A Caserta, la lista «Sinistra al lavoro per la Campania» raccoglie lo 2,02% e 7540 voti assoluti. Fermo restando il ringraziamento che va a tutte le forze e a tutti i candidati e le candidate che si sono spese in una difficile competizione, assolutamente controcorrente, mi sia consentito di sottolineare l’eccellente risultato di Igor Prata e di Marzo Zarone (i due esponenti di SEL presenti in lista) che, insieme, raccolgono metà di tutti consensi della lista. Prata, in particolare, è di gran lunga il candidato di «Sinistra al Lavoro» con il maggior numero di preferenze in Campania.
È un risultato che non mi consola, ma che ci potrebbe aiutare a comprendere alcune dinamiche che è stato possibile sollecitare e intercettare, sulle quali far leva per il futuro. Prata e Zarone sono personalità molto diverse, hanno riferimenti culturali differenti, appartengono a generazioni completamente estranee tra di loro. Tuttavia hanno alcuni interessanti tratti in comune: esperienza amministrativa; radicamento territoriale; una cultura politica riformista abituata a misurarsi con il possibile, con la responsabilità delle scelte, con il dialogo che porta a confrontarsi ben oltre il recinto delle appartenenze e di astratte coerenze elaborate a tavolino. Non credo sia un caso. Anzi, è il segno evidente di ciò che avrebbe potuto essere, e non è stato per il prevalere sul piano generale di altri caratteri e di altre tendenze.

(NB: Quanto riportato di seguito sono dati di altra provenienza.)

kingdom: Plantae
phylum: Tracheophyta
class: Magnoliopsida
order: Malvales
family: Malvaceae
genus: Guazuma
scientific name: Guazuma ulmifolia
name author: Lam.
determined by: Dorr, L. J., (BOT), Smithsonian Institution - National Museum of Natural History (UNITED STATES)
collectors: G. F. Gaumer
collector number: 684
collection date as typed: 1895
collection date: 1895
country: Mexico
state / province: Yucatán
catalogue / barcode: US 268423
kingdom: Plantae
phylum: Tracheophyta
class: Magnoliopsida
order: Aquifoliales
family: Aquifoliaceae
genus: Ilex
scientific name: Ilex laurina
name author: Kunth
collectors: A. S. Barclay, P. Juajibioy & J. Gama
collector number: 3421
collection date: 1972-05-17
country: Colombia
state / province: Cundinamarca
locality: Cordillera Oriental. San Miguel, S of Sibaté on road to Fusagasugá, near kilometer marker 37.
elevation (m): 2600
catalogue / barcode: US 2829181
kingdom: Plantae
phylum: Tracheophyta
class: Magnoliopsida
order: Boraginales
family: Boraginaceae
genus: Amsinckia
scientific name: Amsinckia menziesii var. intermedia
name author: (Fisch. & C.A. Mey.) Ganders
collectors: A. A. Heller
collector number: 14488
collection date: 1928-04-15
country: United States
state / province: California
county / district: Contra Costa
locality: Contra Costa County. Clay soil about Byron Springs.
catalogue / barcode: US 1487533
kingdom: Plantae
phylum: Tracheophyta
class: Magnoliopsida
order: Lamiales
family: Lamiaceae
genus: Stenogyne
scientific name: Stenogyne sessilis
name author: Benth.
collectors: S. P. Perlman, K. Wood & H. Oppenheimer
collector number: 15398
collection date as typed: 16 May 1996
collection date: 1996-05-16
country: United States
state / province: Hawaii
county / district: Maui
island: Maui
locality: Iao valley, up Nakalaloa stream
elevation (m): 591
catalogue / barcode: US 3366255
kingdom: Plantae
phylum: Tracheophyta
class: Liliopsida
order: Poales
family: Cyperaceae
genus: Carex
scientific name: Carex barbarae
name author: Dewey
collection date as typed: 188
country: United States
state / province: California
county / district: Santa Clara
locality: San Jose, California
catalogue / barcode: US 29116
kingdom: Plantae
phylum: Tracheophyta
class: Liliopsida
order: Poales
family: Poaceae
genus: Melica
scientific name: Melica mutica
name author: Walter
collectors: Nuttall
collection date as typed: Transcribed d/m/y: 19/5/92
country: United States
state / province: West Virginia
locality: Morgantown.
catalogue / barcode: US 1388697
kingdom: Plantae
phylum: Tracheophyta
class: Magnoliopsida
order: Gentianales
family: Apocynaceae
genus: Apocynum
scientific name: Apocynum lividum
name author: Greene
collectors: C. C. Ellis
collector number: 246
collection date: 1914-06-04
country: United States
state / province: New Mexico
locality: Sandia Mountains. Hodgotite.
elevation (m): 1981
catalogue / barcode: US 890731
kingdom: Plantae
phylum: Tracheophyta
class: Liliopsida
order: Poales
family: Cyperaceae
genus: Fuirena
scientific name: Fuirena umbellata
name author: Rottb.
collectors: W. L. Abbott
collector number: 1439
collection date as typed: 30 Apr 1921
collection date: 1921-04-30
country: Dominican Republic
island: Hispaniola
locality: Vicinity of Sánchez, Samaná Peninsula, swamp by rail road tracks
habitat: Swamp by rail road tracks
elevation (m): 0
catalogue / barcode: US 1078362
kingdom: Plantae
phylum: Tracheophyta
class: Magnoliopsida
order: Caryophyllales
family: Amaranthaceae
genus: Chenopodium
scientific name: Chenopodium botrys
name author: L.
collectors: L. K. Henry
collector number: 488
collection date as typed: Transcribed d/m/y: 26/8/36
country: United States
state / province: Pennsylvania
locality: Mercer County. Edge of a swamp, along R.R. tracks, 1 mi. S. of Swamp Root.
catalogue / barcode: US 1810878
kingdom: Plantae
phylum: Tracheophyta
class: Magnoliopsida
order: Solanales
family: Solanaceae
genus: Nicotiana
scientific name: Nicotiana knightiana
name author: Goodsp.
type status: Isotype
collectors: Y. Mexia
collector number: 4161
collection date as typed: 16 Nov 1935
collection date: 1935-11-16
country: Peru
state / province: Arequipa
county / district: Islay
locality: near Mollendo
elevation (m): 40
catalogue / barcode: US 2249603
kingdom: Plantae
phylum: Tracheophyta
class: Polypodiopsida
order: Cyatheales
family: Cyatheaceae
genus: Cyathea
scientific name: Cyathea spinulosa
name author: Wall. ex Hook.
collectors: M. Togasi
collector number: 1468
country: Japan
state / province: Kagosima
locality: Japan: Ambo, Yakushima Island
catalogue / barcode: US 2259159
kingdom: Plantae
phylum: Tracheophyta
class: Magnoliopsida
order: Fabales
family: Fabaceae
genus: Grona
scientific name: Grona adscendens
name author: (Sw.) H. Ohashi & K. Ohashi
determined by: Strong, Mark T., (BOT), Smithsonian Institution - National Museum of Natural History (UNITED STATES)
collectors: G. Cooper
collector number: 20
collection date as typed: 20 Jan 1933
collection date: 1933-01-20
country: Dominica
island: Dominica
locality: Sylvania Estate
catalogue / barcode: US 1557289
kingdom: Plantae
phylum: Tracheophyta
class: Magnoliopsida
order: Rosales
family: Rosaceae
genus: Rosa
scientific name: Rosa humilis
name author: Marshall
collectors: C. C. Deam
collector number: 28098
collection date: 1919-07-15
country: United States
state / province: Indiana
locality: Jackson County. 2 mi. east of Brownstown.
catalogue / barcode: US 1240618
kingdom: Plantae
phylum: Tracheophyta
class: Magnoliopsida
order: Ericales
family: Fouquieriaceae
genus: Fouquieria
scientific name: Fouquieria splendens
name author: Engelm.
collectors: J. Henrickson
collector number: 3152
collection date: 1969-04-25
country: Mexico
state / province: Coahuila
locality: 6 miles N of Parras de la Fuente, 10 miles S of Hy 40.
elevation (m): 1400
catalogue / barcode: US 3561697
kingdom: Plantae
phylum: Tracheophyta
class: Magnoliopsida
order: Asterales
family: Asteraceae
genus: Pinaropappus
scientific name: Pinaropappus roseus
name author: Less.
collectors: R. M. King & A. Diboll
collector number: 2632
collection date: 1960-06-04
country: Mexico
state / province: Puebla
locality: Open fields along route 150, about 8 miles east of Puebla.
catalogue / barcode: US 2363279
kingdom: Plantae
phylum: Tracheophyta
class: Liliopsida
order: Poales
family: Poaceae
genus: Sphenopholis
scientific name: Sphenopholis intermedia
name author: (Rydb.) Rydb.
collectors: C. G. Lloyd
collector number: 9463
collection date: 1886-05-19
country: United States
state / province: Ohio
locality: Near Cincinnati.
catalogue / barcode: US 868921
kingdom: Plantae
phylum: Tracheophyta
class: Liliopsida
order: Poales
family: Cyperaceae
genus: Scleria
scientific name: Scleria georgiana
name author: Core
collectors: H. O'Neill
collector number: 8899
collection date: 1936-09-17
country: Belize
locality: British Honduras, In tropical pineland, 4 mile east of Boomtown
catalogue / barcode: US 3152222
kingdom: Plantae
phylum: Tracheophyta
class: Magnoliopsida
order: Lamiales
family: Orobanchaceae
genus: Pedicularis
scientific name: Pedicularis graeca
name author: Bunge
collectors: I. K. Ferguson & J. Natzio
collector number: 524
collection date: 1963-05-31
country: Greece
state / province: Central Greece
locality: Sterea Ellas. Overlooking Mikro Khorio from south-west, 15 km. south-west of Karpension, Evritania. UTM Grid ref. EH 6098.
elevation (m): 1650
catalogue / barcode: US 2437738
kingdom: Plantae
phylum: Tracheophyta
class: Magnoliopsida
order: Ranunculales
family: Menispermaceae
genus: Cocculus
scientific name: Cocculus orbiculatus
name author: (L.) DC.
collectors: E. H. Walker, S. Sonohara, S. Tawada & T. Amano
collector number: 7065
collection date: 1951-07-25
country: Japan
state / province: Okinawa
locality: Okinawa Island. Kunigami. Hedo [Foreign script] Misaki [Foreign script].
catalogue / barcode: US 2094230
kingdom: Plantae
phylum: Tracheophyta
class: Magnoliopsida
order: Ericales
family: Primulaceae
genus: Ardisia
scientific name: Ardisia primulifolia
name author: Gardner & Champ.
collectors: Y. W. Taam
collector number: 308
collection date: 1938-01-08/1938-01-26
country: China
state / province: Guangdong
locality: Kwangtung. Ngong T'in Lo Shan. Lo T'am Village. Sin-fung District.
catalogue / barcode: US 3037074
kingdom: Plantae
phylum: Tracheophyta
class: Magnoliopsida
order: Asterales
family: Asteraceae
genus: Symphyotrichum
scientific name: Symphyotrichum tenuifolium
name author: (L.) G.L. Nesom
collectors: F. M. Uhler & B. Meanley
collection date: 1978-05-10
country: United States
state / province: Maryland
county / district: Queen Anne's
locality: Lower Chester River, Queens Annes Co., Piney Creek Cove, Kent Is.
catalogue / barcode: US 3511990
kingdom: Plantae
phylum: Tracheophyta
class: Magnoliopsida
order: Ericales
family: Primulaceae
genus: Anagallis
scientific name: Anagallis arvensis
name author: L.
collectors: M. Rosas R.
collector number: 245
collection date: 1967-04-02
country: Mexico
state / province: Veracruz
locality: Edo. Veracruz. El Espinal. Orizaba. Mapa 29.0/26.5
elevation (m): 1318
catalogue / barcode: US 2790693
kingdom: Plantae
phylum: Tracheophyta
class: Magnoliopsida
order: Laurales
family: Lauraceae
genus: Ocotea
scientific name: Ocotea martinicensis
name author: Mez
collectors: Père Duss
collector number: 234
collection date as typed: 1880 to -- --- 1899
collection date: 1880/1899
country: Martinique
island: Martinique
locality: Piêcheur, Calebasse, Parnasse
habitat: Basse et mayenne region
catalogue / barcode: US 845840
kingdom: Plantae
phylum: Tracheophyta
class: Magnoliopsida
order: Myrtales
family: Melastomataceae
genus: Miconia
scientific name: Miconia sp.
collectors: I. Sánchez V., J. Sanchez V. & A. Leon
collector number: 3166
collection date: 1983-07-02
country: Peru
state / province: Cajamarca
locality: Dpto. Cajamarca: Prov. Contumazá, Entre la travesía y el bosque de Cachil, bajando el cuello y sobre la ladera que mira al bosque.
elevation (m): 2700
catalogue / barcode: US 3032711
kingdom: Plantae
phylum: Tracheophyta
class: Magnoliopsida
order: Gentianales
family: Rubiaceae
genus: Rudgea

Questo ci pone un problema di fondo sul destino di Sinistra Ecologia e Libertà. Il nostro partito-movimento ha dato in questi anni, pur tra alti e bassi, un suo contributo positivo. Quella stagione è terminata. È tempo che che una nuova storia prenda il via, che ciò avvenga lasciando spazio a una generazione capace di interpretare con maggiore lucidità e freschezza i processi in campo. Per quel che mi riguarda, ferma restando l’adesione a SEL finché essa esisterà, non credo ci siamo più le condizioni per prestare un contributo di direzione politica. Ho un giudizio troppo negativo sulle scelte compiute dal gruppo dirigente nazionale e condivise da una parte significativa di quello regionale per poter dare un apporto costruttivo e sereno. Senza contare che la mia formazione Novecentesca è diventata oramai un limite troppo pesante per sostenere i necessari processi di innovazione: Human Factor non l’ho capito a suo tempo, e continuo a non capirlo adesso; del Possibile civatiano penso tutto il male possibile (appunto); la coalizione sociale mi sembra l’ennesima, astratta e inconcludente terra di mezzo. È evidente che il limite è in me stesso, nella mia capacità di cogliere e rielaborare il nuovo.
Rassegno pertanto le mie dimissioni irrevocabili da coordinatore provinciale casertano, ringraziando tutti coloro con i quali ho avuto il piacere di lavorare in questi mesi e invitando i livelli di coordinamento regionale ad attivare le necessarie procedure per la sostituzione dell’organismo.